I don't see that as any different.
It is similar, but it never hurts to look at the same problem from
different angles. What is a little more evident in this case is
that of the 256 possible memories of the AI about to meet its doom,
none contain the memory of seeing all 256 possibilities, an in fact,
the majority of them see the ball change color back and forth at
random. Only 2 see it stay all red or all blue for the last 8
seconds. None of them can predict from the view inside the
simulation, whether the ball will stay the same color or change
after the next fork occurs.
The problem is still what is the referent of "the AI". As John
Clark points out "the AI" is ambiguous when there are duplicates.

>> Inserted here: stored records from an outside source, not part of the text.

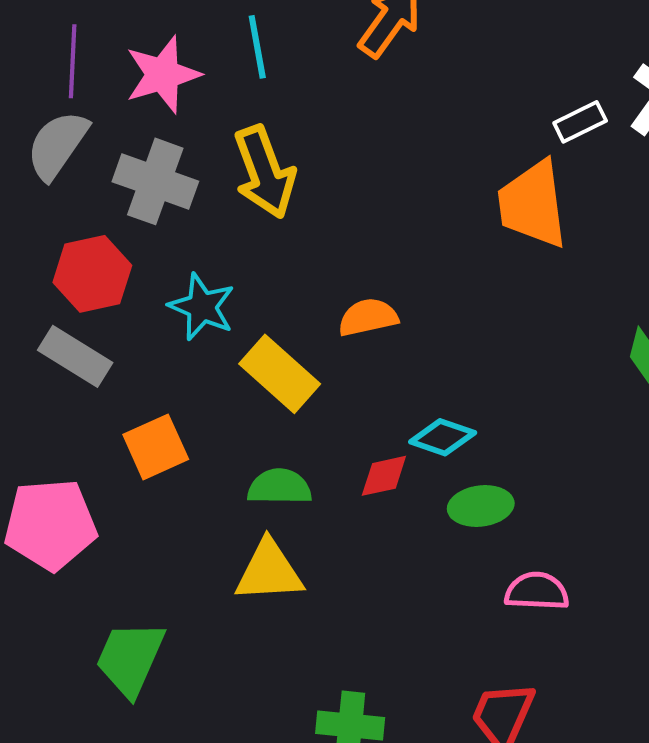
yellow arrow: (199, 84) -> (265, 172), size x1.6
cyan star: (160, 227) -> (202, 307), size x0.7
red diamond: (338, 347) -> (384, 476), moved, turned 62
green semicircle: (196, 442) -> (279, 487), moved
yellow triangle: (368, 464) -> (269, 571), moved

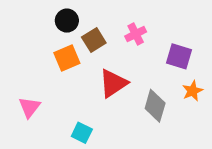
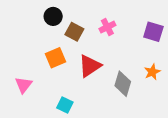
brown square: (94, 40) -> (74, 32), turned -30
purple square: (179, 56) -> (153, 32), moved
orange square: (67, 58) -> (55, 58), moved

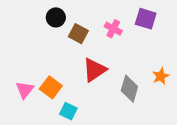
pink cross: (107, 27) -> (113, 29), turned -35
purple square: (153, 32) -> (146, 19), moved
orange square: (55, 58) -> (51, 87), moved, turned -30

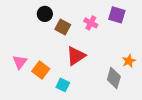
gray diamond: (129, 89) -> (114, 78), moved
pink triangle: (25, 90) -> (20, 62), moved
cyan square: (68, 111) -> (63, 85), moved

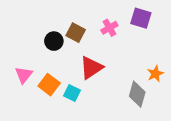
black circle: (45, 14) -> (54, 41), moved
pink cross: (91, 23) -> (109, 28), turned 32
cyan square: (63, 85) -> (72, 93), moved

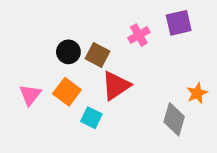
purple square: (141, 18) -> (179, 23), turned -30
brown square: (76, 33) -> (98, 55), moved
orange square: (49, 85) -> (67, 92), moved

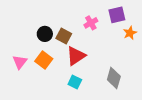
orange star: (197, 93) -> (130, 33), moved
cyan square: (91, 118) -> (75, 82), moved

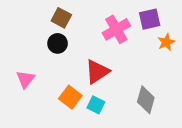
pink cross: (91, 23) -> (116, 29), size x1.5
brown square: (64, 36) -> (61, 18), moved
orange square: (44, 60) -> (70, 97), moved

Personal identity is less of an issue in this case, because it
concerns the AI or anything/anyone else inside the simulation who
might also be viewing the ball. In this way, it is slightly more
analogous to MWI since it is the environment which is duplicated,
not just the person, and so the apparent random changing of the ball
color is also something that can be agreed upon by the group of
observers within the simulation.
Sometimes Bruno talks about "the universal person" who is merely
embodied as particular persons. So on that view it would be right
to say *the* universal person sees Washington and Moscom.
But not "at the same time" or as "an integrated experience", so the
appearance of randomness still arises from the first person
perspective(s).
But then that's contrary to identifying a person by their memories.

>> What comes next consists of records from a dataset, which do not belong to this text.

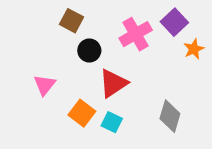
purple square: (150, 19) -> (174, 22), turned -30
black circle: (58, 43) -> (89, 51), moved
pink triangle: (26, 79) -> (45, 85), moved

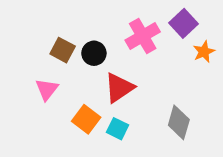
brown square: (71, 21) -> (63, 50), moved

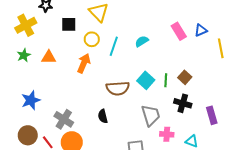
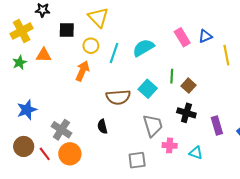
cyan semicircle: (142, 41) -> (143, 48), size x1.5
orange triangle: (49, 57) -> (44, 55), moved
green line: (166, 80) -> (172, 76), moved

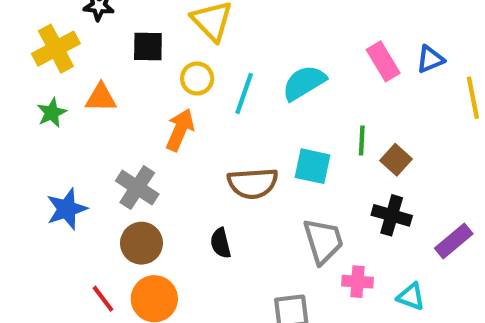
cyan square: (148, 89) -> (313, 166), turned -30
purple rectangle: (217, 125) -> (454, 241), turned 66
gray cross: (61, 130) -> (137, 188), moved
brown circle: (24, 146) -> (141, 243), moved

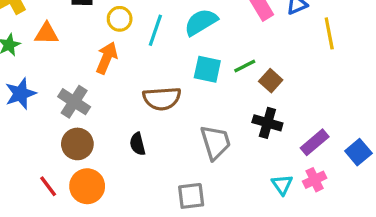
green line: (362, 141) -> (245, 66), turned 60
cyan square: (313, 166) -> (207, 69), moved
blue star: (67, 209) -> (21, 94), moved
pink cross: (357, 282) -> (315, 180), moved, turned -30
cyan triangle: (411, 297) -> (282, 185), turned 35

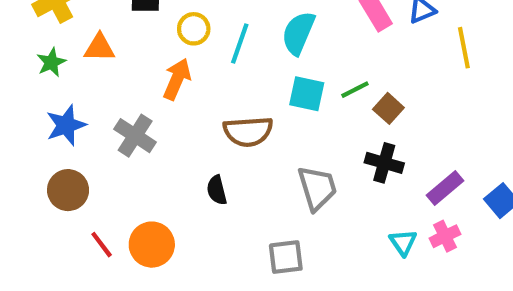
cyan semicircle: (201, 22) -> (298, 33), turned -36
brown circle: (77, 144) -> (68, 190), moved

My view is that "a person" is just a useful model, when there is no
duplication - and that's true whether the duplication is via Everett
or Bruno's teleporter.
What model should be used in a world with duplication, fission
machines, mind uploading, split brains, biological clones, amnesia,
etc.? Or does personhood no longer make sense at all in the face of
such situations?
Personally I believe no theory that aims to attach persons to one
psychological or physiological continuity can be successful.